I thought to myself that this was a very, very polite rejection notice, put it down, and went back to watching TV. But something was bothering me. I read the letter a second time, and the feeling just grew stronger. Something just wasn’t right. The third time I read it, I got a sneaking suspicion: perhaps this wasn’t a rejection letter.

I’m not going to lie: I was shocked. For about two hours I was convinced that I’d somehow read the letter wrong. When I finally got it through my head that I had, in fact, earned the grant, I sat on the couch and stared at the wall. I think I mumbled the phrase “I’m going to Morocco” over and over again; to be entirely honest, I wasn’t happy so much as shocked.
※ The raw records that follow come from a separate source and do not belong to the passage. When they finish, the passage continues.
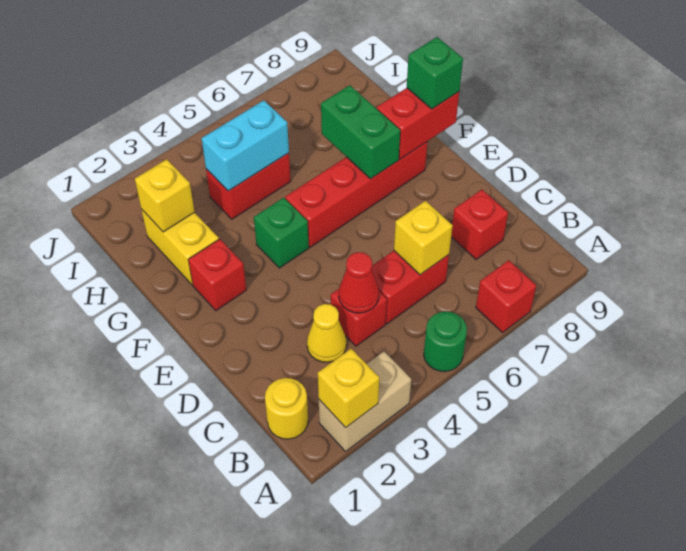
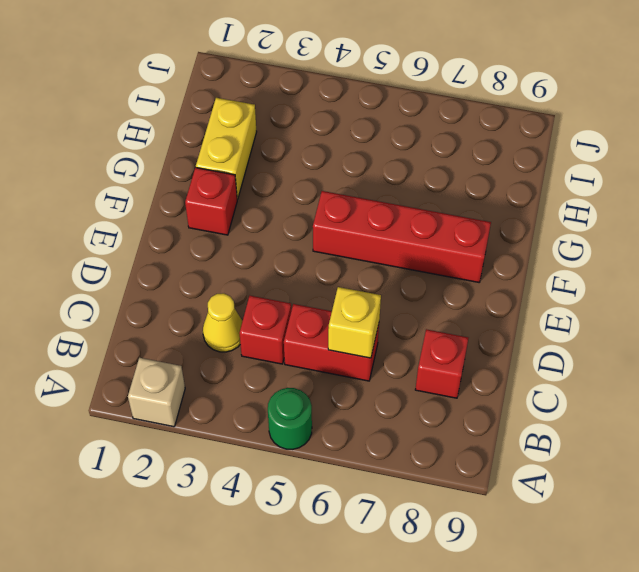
tan 1x1 brick [128,358,185,427] -> tan 1x2 brick [319,352,411,451]
none -> red 1x1 brick [476,260,536,333]
none -> yellow 1x1 round brick [265,378,308,439]
none -> green 1x1 brick [254,198,309,268]

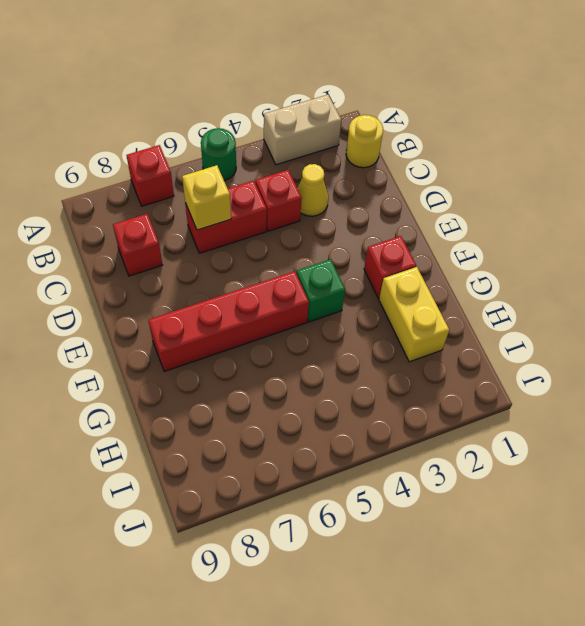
none -> red 1x2 brick [206,153,291,219]
none -> yellow 1x1 brick [318,349,379,428]
none -> red 1x1 cone [339,252,379,313]

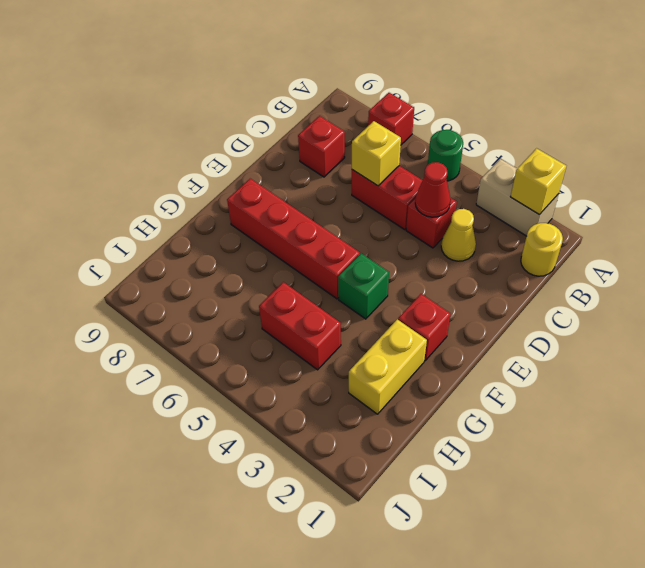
none -> green 1x2 brick [321,85,400,179]
none -> red 1x2 brick [377,88,459,159]
none -> yellow 1x1 brick [135,159,194,232]

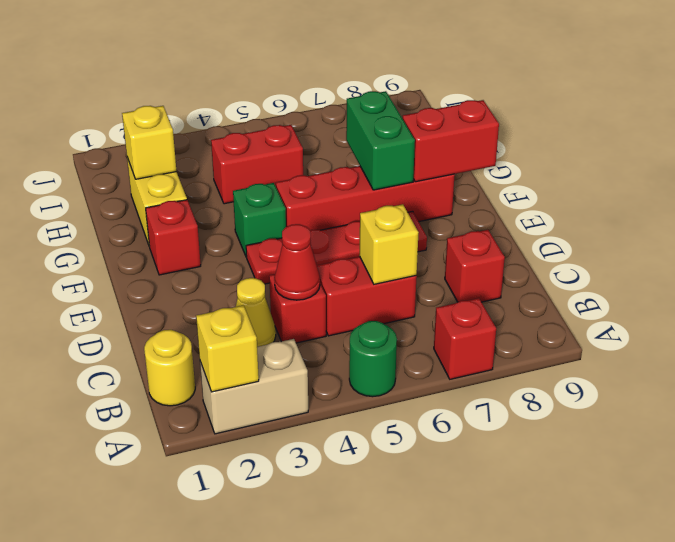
red 1x4 plate [246,211,427,284] -> none
none -> cyan 1x2 brick [202,100,289,191]
none -> green 1x1 brick [407,37,463,109]

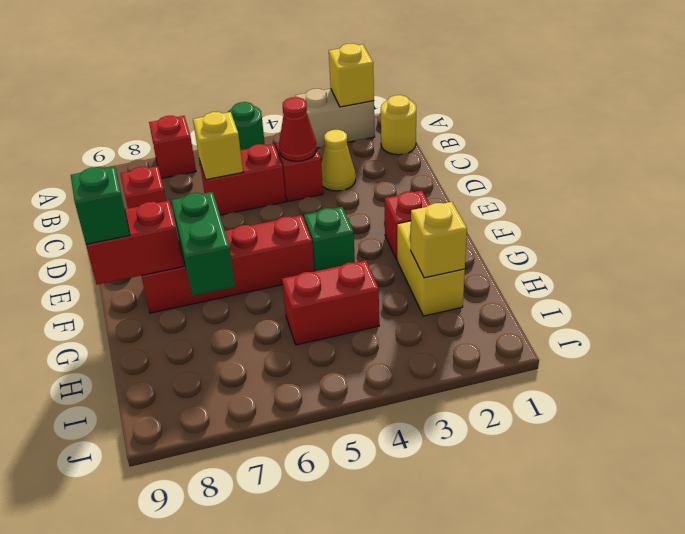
none -> cyan 1x2 brick [202,100,289,191]

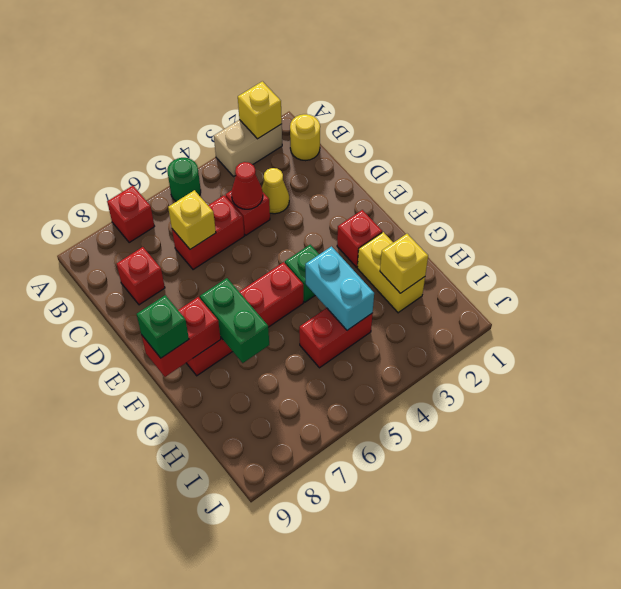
cyan 1x2 brick [305,246,374,330] -> cyan 1x2 brick turned to [202,100,289,191]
That didn’t really go away. That first night I felt sort numb.

Everyone was surprised, but pretty much everyone was supportive. The first person I told was my friend Marisa, because I’ve known her for 15 years now, and she travels all over the world. I think she’s in Japan right now. Someone who shall go unnamed told me that South America is a nice place. And that Morocco is a lovely island. Most people were really interested, and as they started asking me questions, I realized that I had no idea what a Fulbright grant was. I didn’t know how much I got paid, how long it was for, etc.

I was up a creek.

As a side note, I had also applied for a Critical Language Enhancement Award so that I could learn Arabic. I didn’t hear anything about it in that initial letter; I got an email some time later that told me I’d been accepted. I was surprised to learn that the CLEA duration was at least 90 days of study; for some reason, I had gotten it in my head that the whole program was only 5 weeks. Surprise!